Il bronzeo giallo di Pingala è vicino eppure lontano, il custode della porta può
spalancare il sole e permetterci di vedere oltre. Il nostro cammino appartiene però
alla terra di mezzo (Tra Ida e Pingala si snoda la via) e ci rimane il compito difficile
di scegliere. La scelta può anche fondarsi, affidarsi ai principi, alle
virtù. Come il Prema, l'amore (Prema, per me la prima virtù), osservando la sua
duplice capacità di unire le cose e di separarle.
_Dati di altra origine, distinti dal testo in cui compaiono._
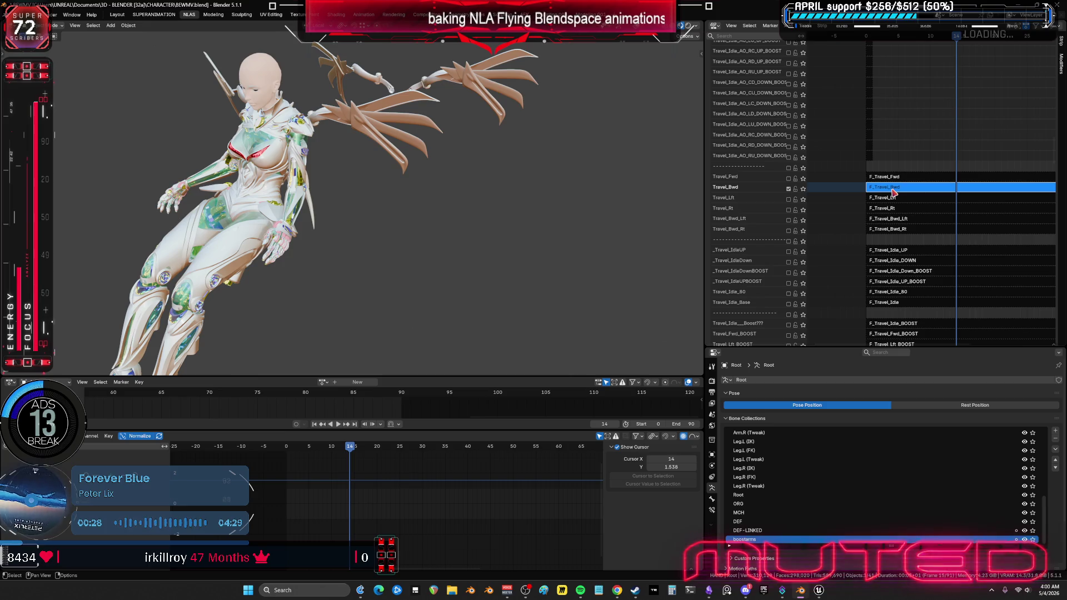
key("Tab")
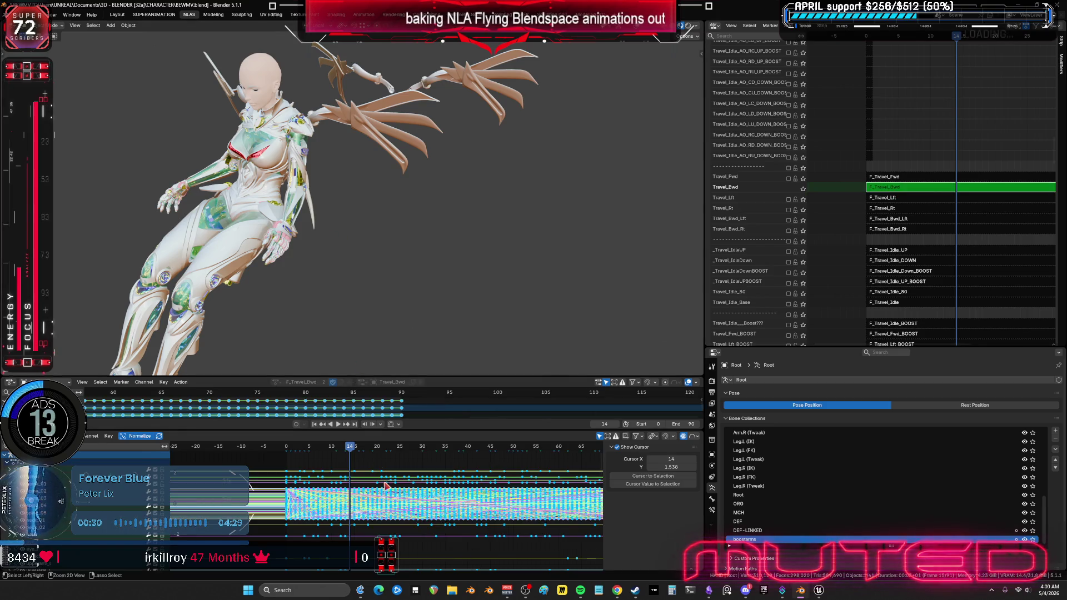
Step: Switch the rig into pose mode and check the curves in the maximized Graph Editor
key("ctrl+space")
key("ctrl+space")
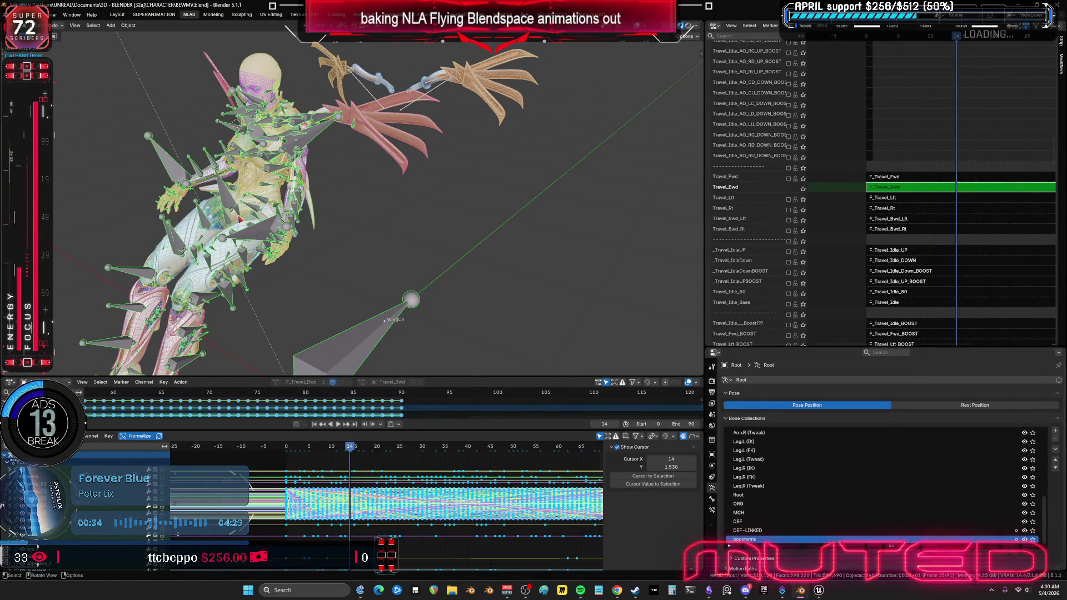
key("ctrl+Tab")
middle_click_drag(252, 226, 222, 221)
key("ctrl+space")
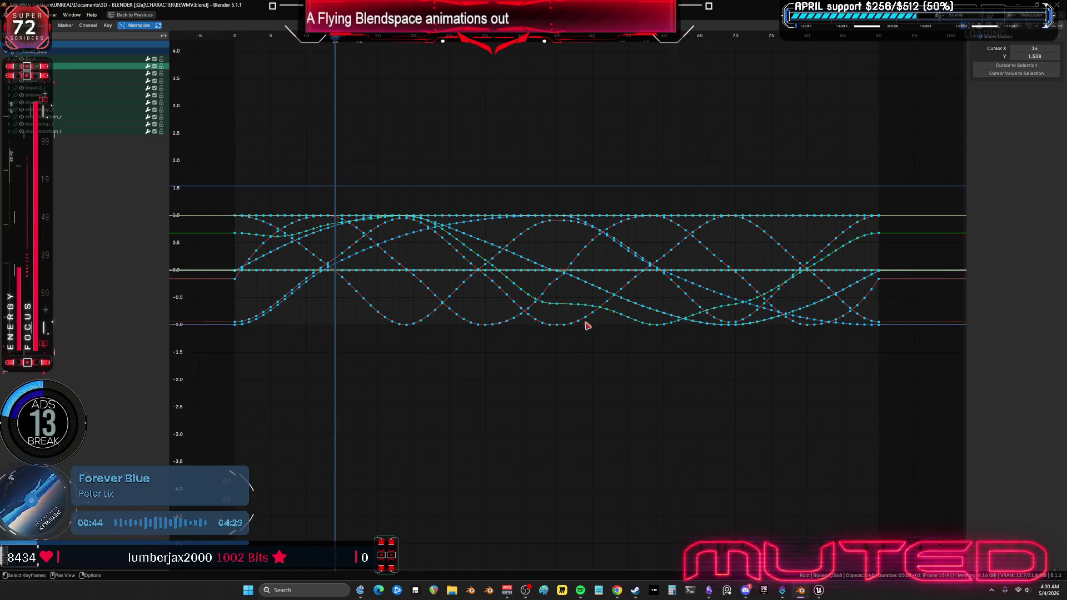
right_click(588, 326)
key("ctrl+space")
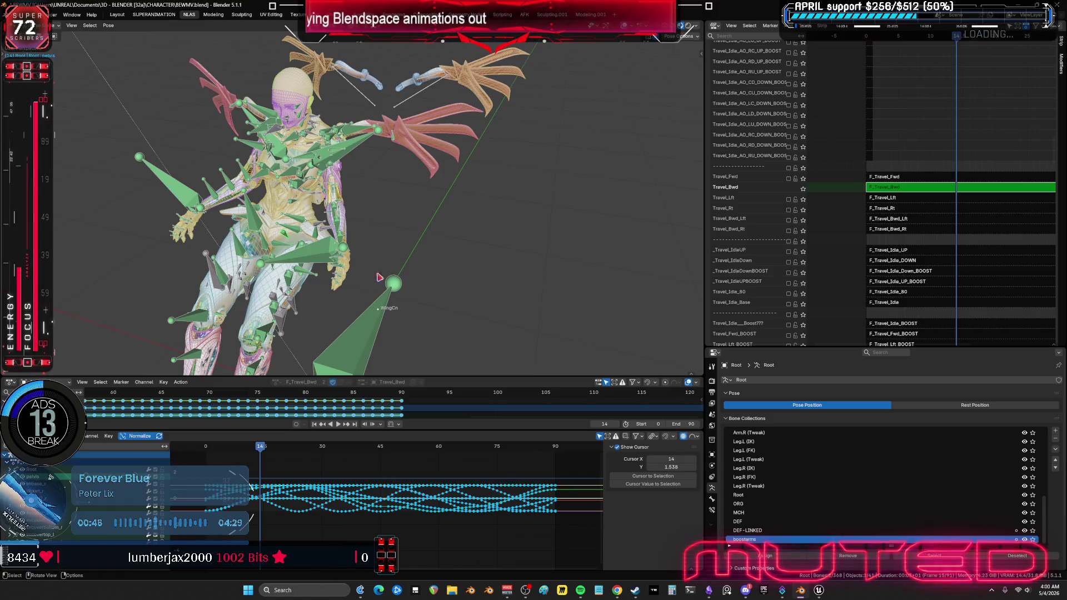
Step: Play the Travel_Bwd action from the first frame and scrub to its final frame, 90
left_click(210, 449)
Ecco perché Stefano Momentè non è un astrattista, scegliendo invece l'indagine della figura, non negandola, ma scrutandola al confine, poco prima del simbolo.

Aldo Trivellato

 

 

 

 

 

 

 

 

 

 

 

 

 



Nato a Jesolo, Venezia, nel 1961,
sotto il segno del leone, Stefano Momentè si esprime
con segno e colore praticamente da sempre.
Dapprima con una figurazione marcata che
però abbandona negli ultimi anni, preferendole
una rappresentazione dell’intimo umano,
in una continua sperimentazione di tecniche e materiali diversi.
Giornalista e grafico pubblicitario, curioso di tutto,
Momentè ha collocato quindi la sua ricerca
nell’ambito dell’informale, come proposta di una nuova,
simbolica, materialità, attraverso stratificazioni di colore
di varia consistenza dove tracce, segni
e graffiti rimandano anche alla pittura di gesto.
Momentè appartiene ai gruppi di
ricerca artistica Materia Prima, Settima Porta e Colors Inside.